Mohammad Yamin didalam salah satu
artikelnya pernah mengkritik sikap NU (PWNU) Jatim yang terlalu mengambil ranah
politik dalam ajang Pilgub Jatim 2008 lalu. Yamin merasa bahwa jamaah NU yang
terlalu disibukkan dengan agenda-agenda politik praktis justru berdampak pada
degradasi kontribusi NU dalam berdakwah. Yamin menegaskan bahwa, Kaum Nahdliyin
harus mampu mengembalikan semangat dakwah keumatan yang murni. Ialah semangat
dakwah yang langsung menyentuh sendi-sendi praksis sosial umat Islam di Jatim.

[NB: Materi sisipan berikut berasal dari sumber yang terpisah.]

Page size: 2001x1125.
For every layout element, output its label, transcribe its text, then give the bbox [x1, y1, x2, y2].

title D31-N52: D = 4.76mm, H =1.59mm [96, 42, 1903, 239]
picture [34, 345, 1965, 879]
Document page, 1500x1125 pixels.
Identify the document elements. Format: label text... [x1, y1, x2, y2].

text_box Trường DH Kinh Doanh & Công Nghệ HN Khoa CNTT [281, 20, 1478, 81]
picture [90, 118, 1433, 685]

Agar cita-cita dakwah yang dibangun oleh pendahulu mereka tidak tergerus oleh
agenda politik yang begitu menyibukkan waktu mereka. Sehingga masyarakat merasa
kehilangan akan peran NU yang secara langsung ditengah-tengah mereka.

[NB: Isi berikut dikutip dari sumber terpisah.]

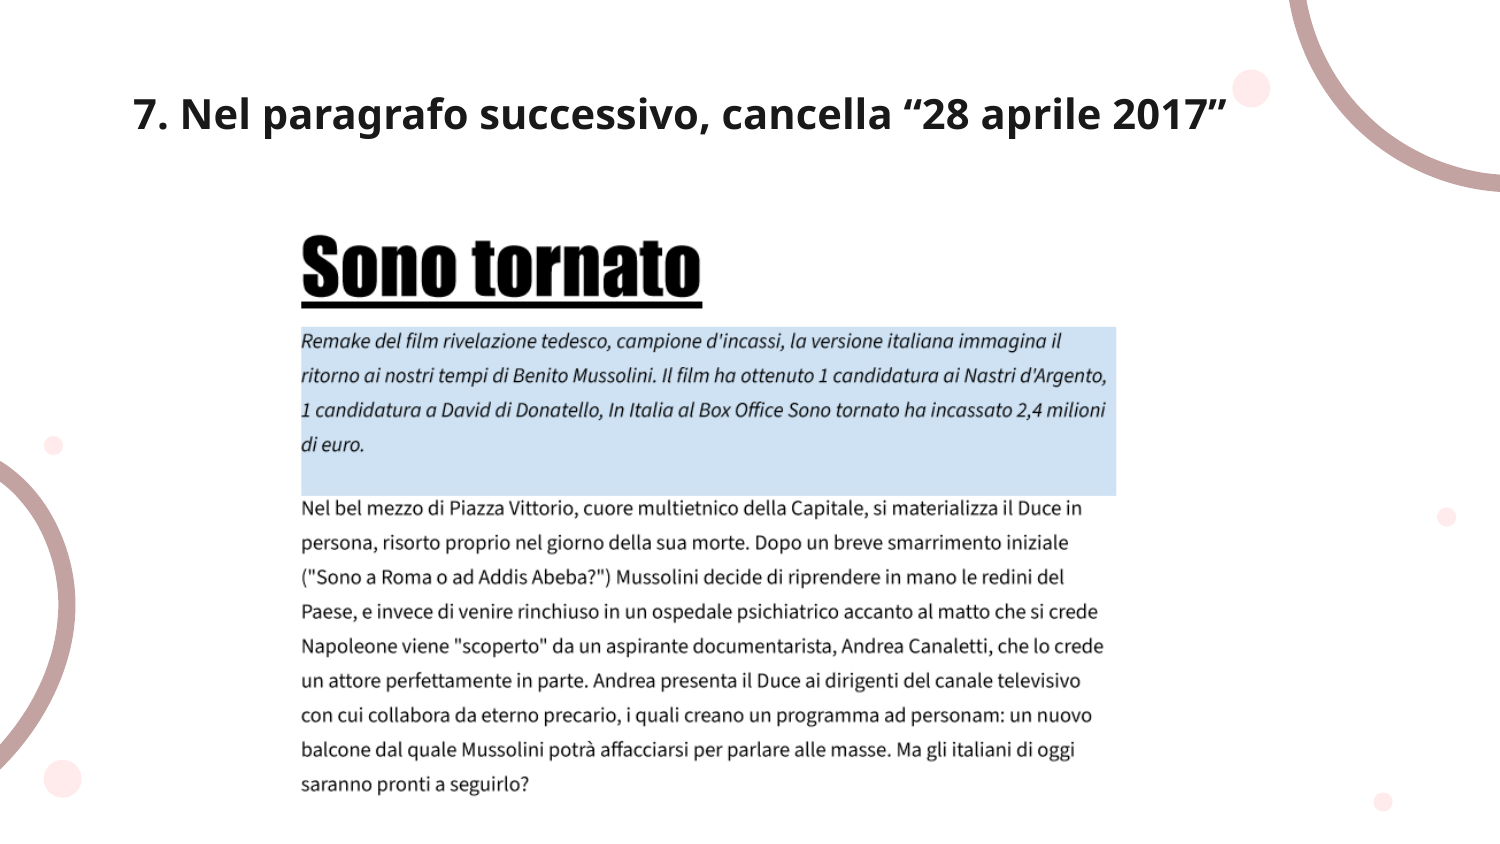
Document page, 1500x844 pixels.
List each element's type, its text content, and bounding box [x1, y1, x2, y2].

picture [245, 182, 1191, 810]
title 7. Nel paragrafo successivo, cancella “28 aprile 2017” [118, 72, 1277, 167]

Sejenis Kritik M. Yamin bisa saja
dilemparkan kepada KAMMI melalui para kadernya. Jika KAMMI kelak memiliki sikap
yang sama dalam keterlibatannya yang berlebihan pada ranah politik semata,
sehingga menanggalkan kewajiban dakwah lainnya.
Namun kritik tersebutpun tentunya tidak akan pernah ada, jika KAMMI
tidak dibutuhkan atau bahkan tidak dianggap keberadaannya oleh ummatnya lagi.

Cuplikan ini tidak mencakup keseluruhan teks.